Exercise instructions: With pictures omitted, output the records below exactly as they appear.

BEGIN Materials provided

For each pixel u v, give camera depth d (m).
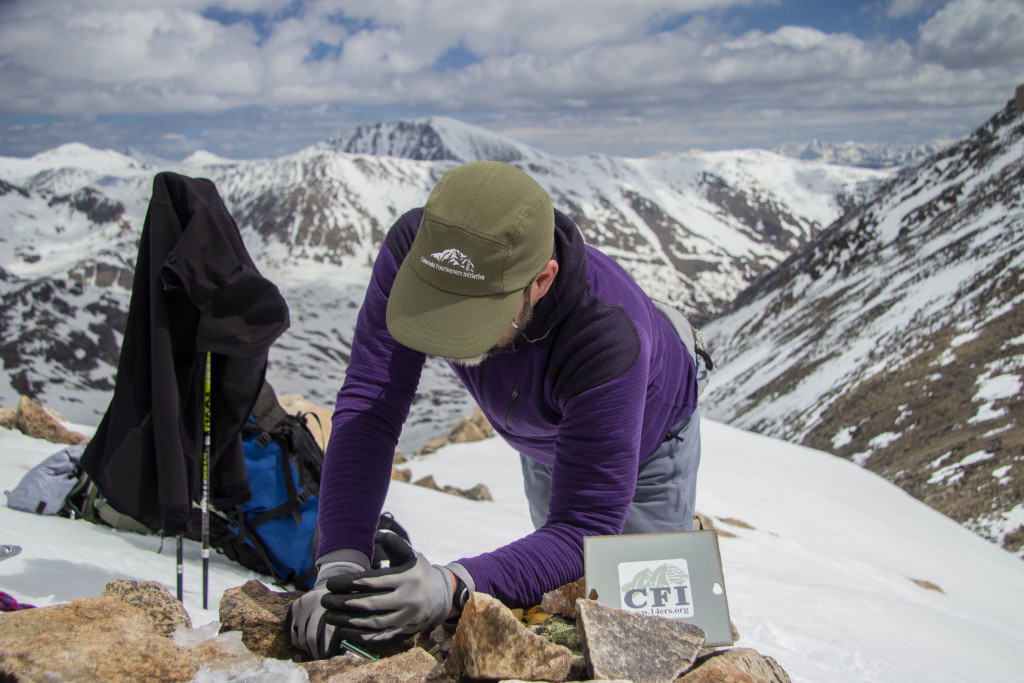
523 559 2.25
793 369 135.38
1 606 2.50
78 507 5.14
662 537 2.28
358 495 2.35
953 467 79.69
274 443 5.30
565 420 2.46
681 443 3.15
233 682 1.75
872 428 99.56
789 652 5.77
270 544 5.17
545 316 2.34
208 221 3.41
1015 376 93.38
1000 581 22.41
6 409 8.17
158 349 3.36
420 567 2.05
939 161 187.62
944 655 7.39
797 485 25.38
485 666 1.85
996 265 125.62
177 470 3.39
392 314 2.16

END Materials provided

Solution for this problem:
For each pixel u v, give camera depth d (m).
523 559 2.25
793 369 135.38
1 606 2.50
78 507 5.14
662 537 2.28
358 495 2.35
953 467 79.69
274 443 5.30
565 420 2.46
681 443 3.15
233 682 1.75
872 428 99.56
789 652 5.77
270 544 5.17
545 316 2.34
208 221 3.41
1015 376 93.38
1000 581 22.41
6 409 8.17
158 349 3.36
420 567 2.05
939 161 187.62
944 655 7.39
797 485 25.38
485 666 1.85
996 265 125.62
177 470 3.39
392 314 2.16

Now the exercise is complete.